If the holder delivers depositary receipts evidencing a number of depositary
shares that is more than the number of depositary shares representing the number
of shares of preferred stock to be withdrawn, the Depositary will issue the
holder a new depositary receipt evidencing such excess number of depositary
shares at the same time.

     Prospective purchasers of depositary shares should be aware that special
tax, accounting and other considerations may be applicable to instruments such
as depositary shares.

                            DESCRIPTION OF WARRANTS

     We may issue warrants for the purchase of preferred or common stock, either
independently or together with other securities. Each series of warrants will be
issued under a warrant agreement to be entered into between Swift and a bank or
trust company. You should refer to the warrant agreement relating to the
specific warrants being offered for the complete terms of such warrant agreement
and the warrants.

     Each warrant will entitle the holder to purchase the number of shares of
preferred or common stock at the exercise price set forth in, or calculable as
set forth in any applicable prospectus supplement. The exercise price may be
subject to adjustment upon the occurrence of certain events, as set forth in any
applicable prospectus supplement. After the close of business on the expiration
date of the warrant, unexercised warrants will become void. The place or places
where, and the manner in which, warrants may be exercised shall be specified in
any applicable prospectus supplement.

▶ _DATA FOR ANALYSIS_
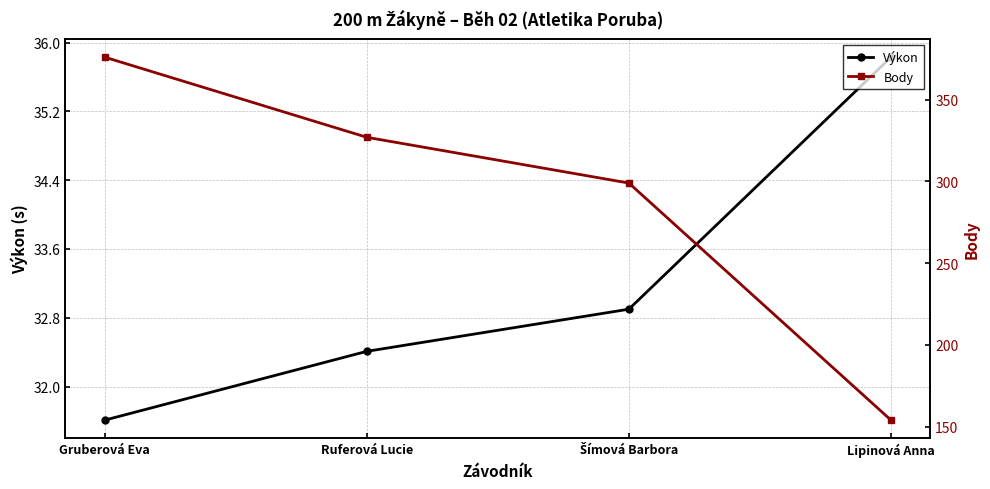

What is the difference between the Body values at Lipinová Anna and Šímová Barbora?

145.0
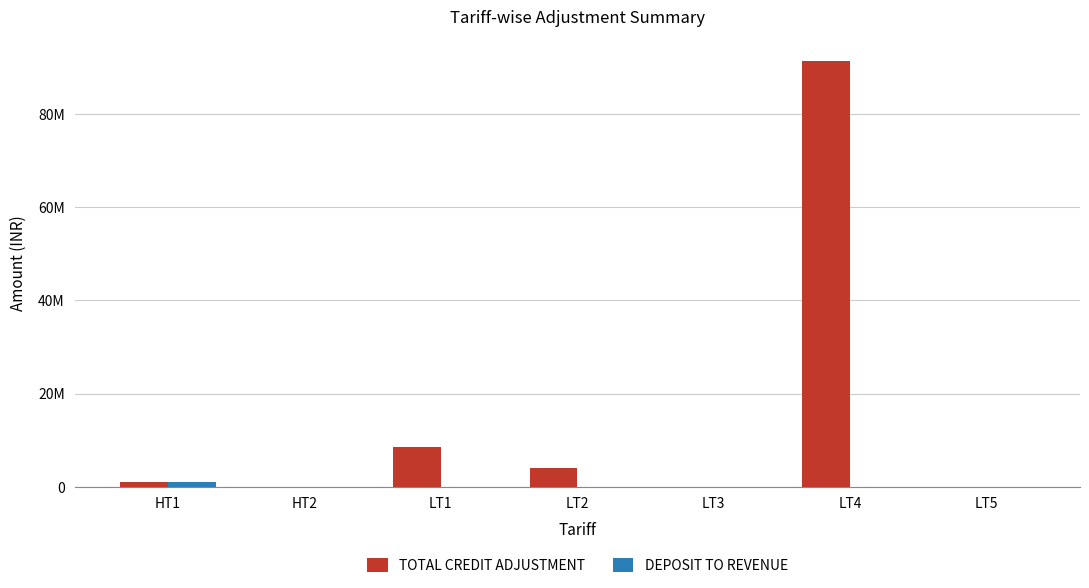

Are the bars horizontal?

No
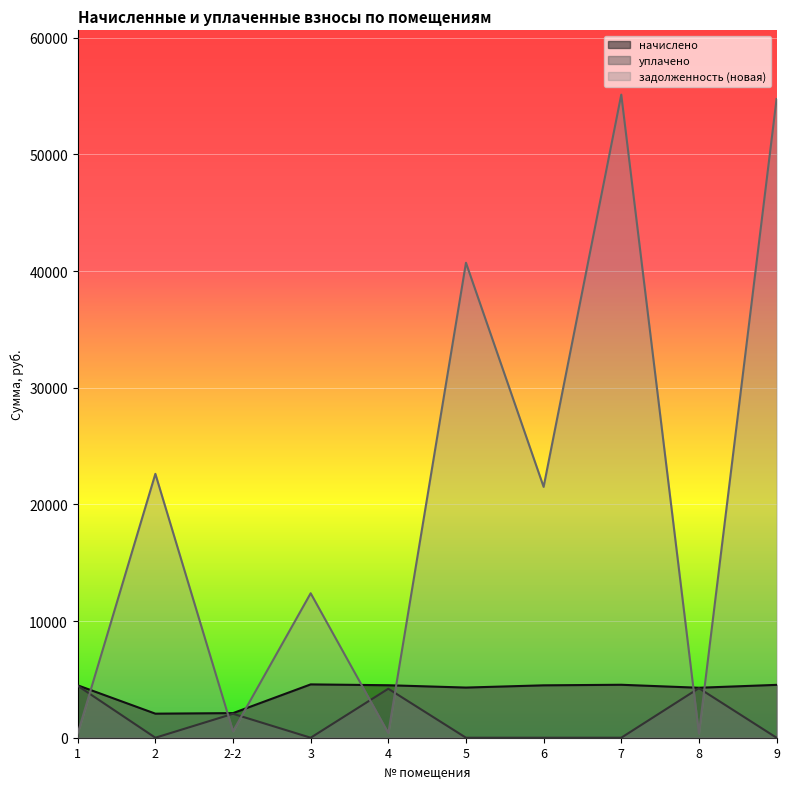

What is the highest value of the уплачено series?

4453.3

▶ _DIRECTIONS_
1 - Summarize the prospectus excerpt in two sentences.
2 - According to the prospectus excerpt, what happens to warrants that remain unexercised after the close of business on their expiration date?
3 - Continue the prospectus excerpt from its last sentence.
The entries have no connection to the prospectus excerpt.

▶ _RESPONSES BY ITEM NUMBER_
1 - A holder who delivers receipts for more depositary shares than are needed for the preferred stock being withdrawn receives a new receipt for the excess, and special tax, accounting and other considerations may apply to depositary shares. Swift may issue warrants to buy preferred or common stock under a warrant agreement with a bank or trust company, with the exercise price, its adjustment and the manner of exercise set out in a prospectus supplement, and unexercised warrants become void after the close of business on the expiration date.

2 - They become void.

3 -
                              PLAN OF DISTRIBUTION

     We may sell the securities offered by this prospectus and applicable
prospectus supplements:

        - through underwriters or dealers;

        - through agents;

        - directly to purchasers; or

        - through a combination of any such methods of sale.

     Any such underwriter, dealer or agent may be deemed to be an underwriter
within the meaning of the Securities Act of 1933.

     The applicable prospectus supplement relating to the securities will set
forth:

        - their offering terms, including the name or names of any underwriters,
          dealers or agents;

        - the purchase price of the securities and the proceeds to us from such
          sale;

        - any underwriting discounts, commissions and other items constituting
          compensation to underwriters, dealers or agents;

        - any initial public offering price;

        - any discounts or concessions allowed or reallowed or paid by
          underwriters or dealers to other dealers;
                                       19
<PAGE>   93

        - in the case of debt securities, the interest rate, maturity and
          redemption provisions; and

        - any securities exchanges on which the securities may be listed.

     If underwriters or dealers are used in the sale, the securities will be
acquired by the underwriters or dealers for their own account and may be resold
from time to time in one or more transactions in accordance with the rules of
the New York Stock Exchange and the Pacific Stock Exchange:

        - at a fixed price or prices which may be changed;

        - at market prices prevailing at the time of sale;

        - at prices related to such prevailing market prices; or

        - at negotiated prices.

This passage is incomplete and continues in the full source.